What the exercise asks - Copy the records starting at the line containing "Astana city" and ending after the line containing "фрукты / Яблоко, гор.напиток", changing "categories" to "groups" and leaving everything else as is. Omit the pictures from your answer.

Data extracts -
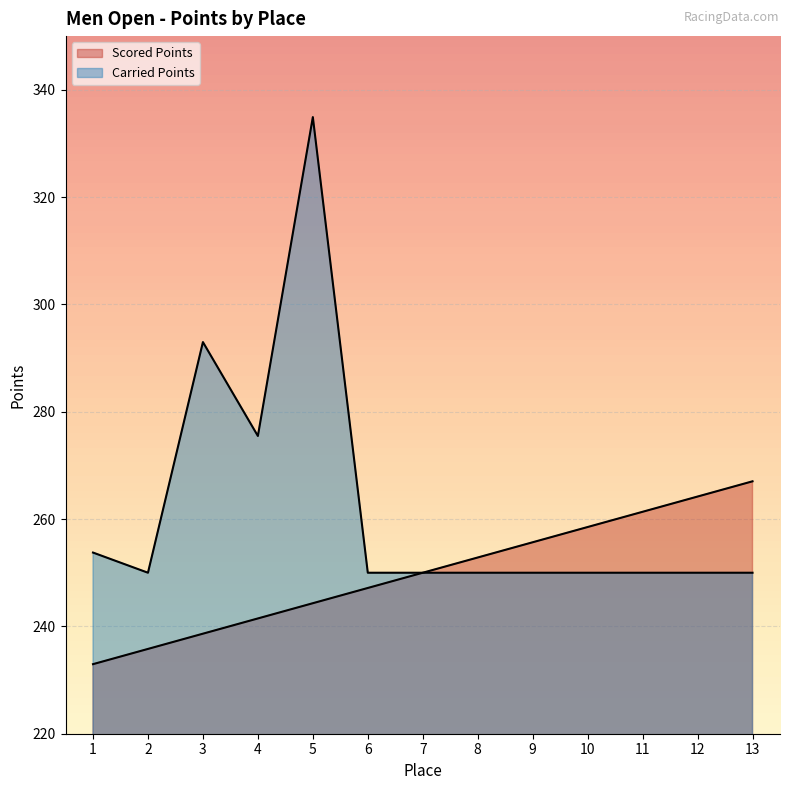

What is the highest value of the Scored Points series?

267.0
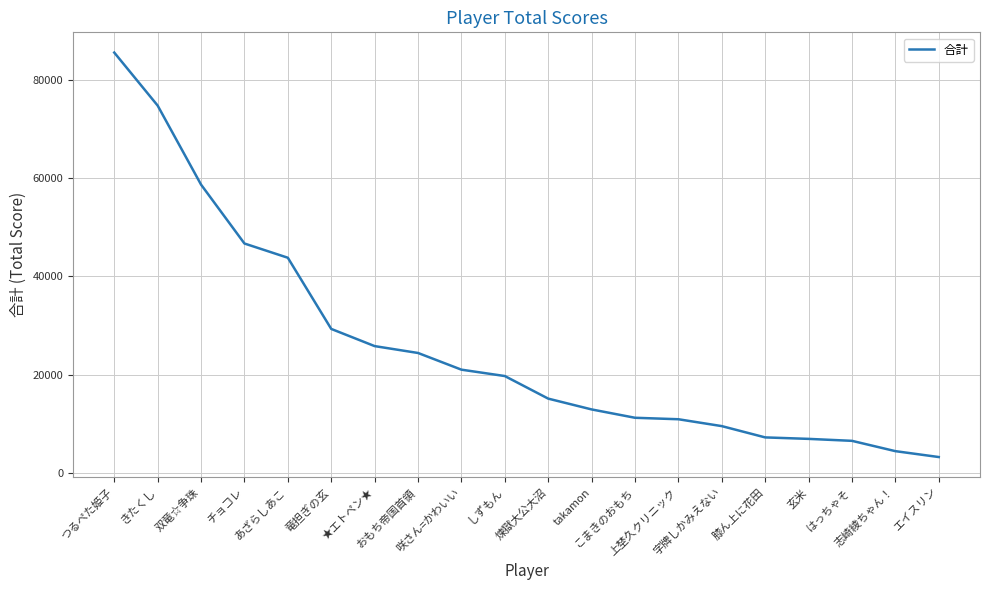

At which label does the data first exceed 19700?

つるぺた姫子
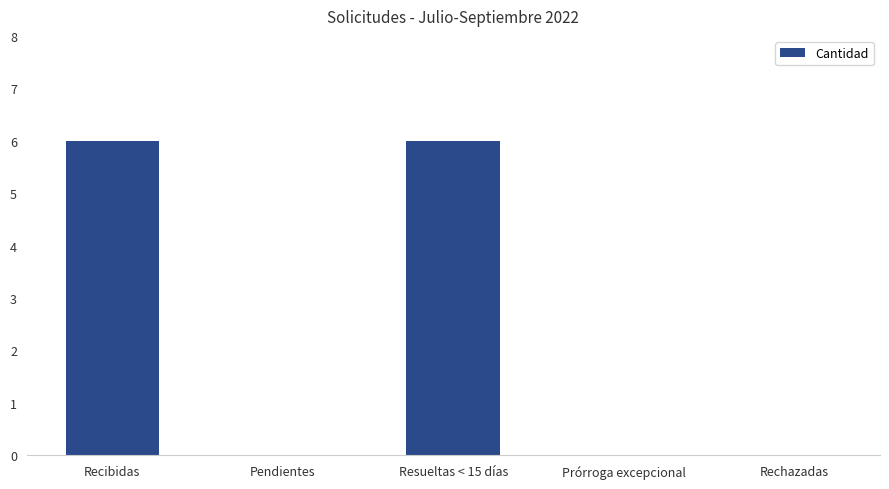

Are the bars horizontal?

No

--

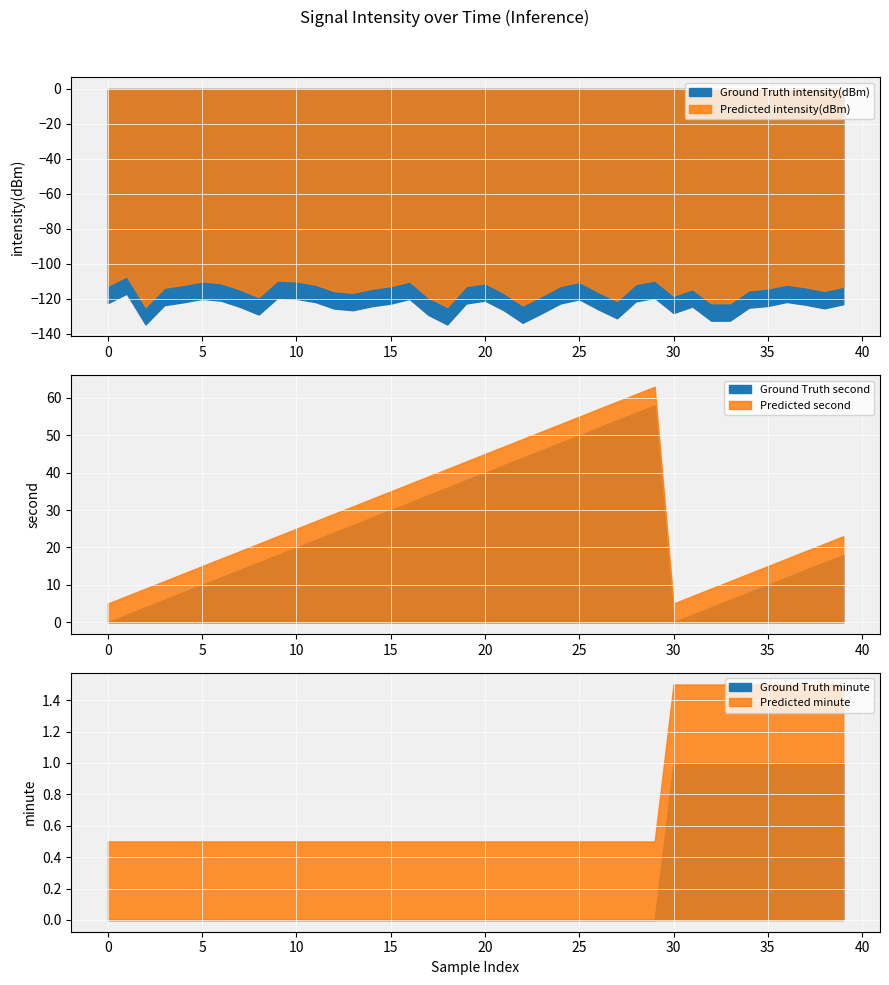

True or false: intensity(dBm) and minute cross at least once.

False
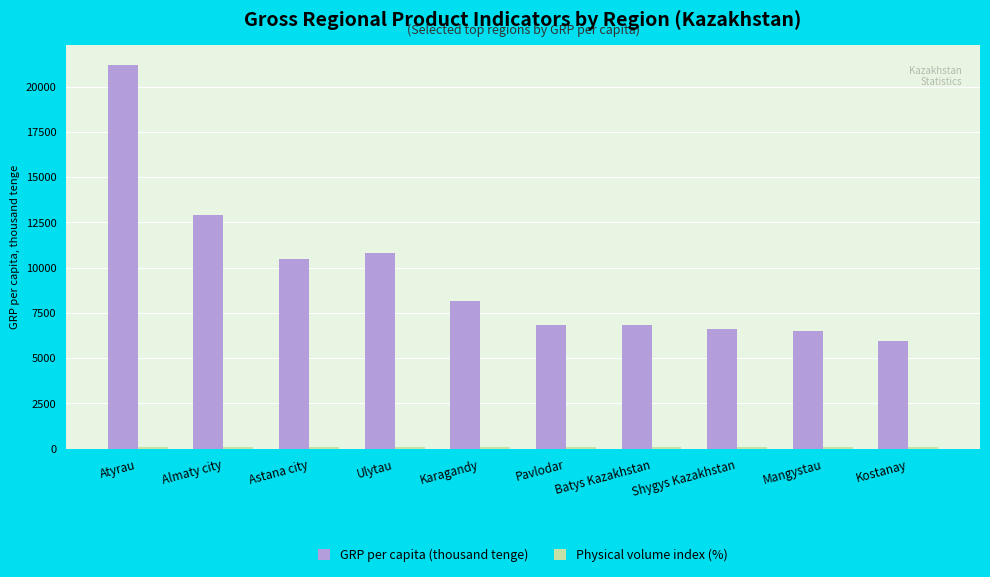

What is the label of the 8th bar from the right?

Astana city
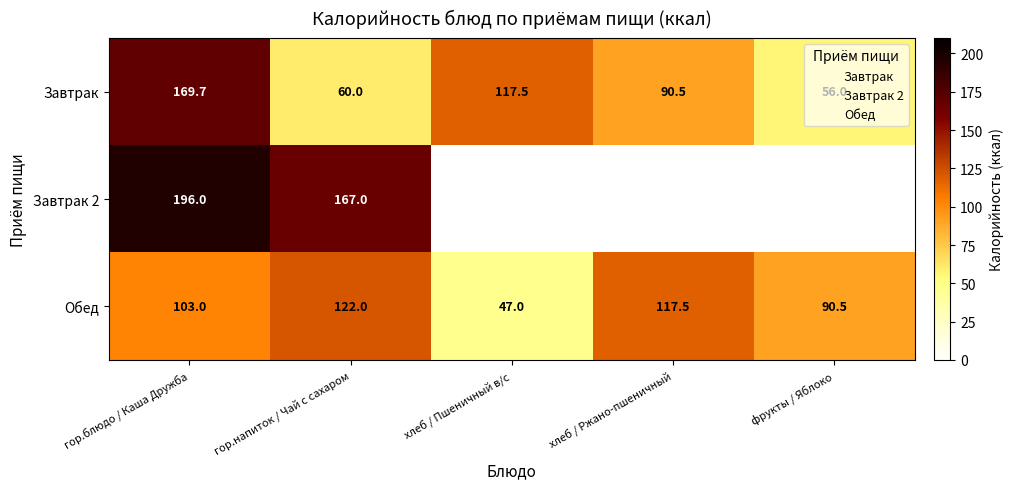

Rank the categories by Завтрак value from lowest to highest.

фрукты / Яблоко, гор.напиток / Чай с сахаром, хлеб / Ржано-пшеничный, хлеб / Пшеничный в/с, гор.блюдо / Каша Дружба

The completed task -
Astana city

Rank the groups by Завтрак value from lowest to highest.

фрукты / Яблоко, гор.напиток / Чай с сахаром, хлеб / Ржано-пшеничный, хлеб / Пшеничный в/с, гор.блюдо / Каша Дружба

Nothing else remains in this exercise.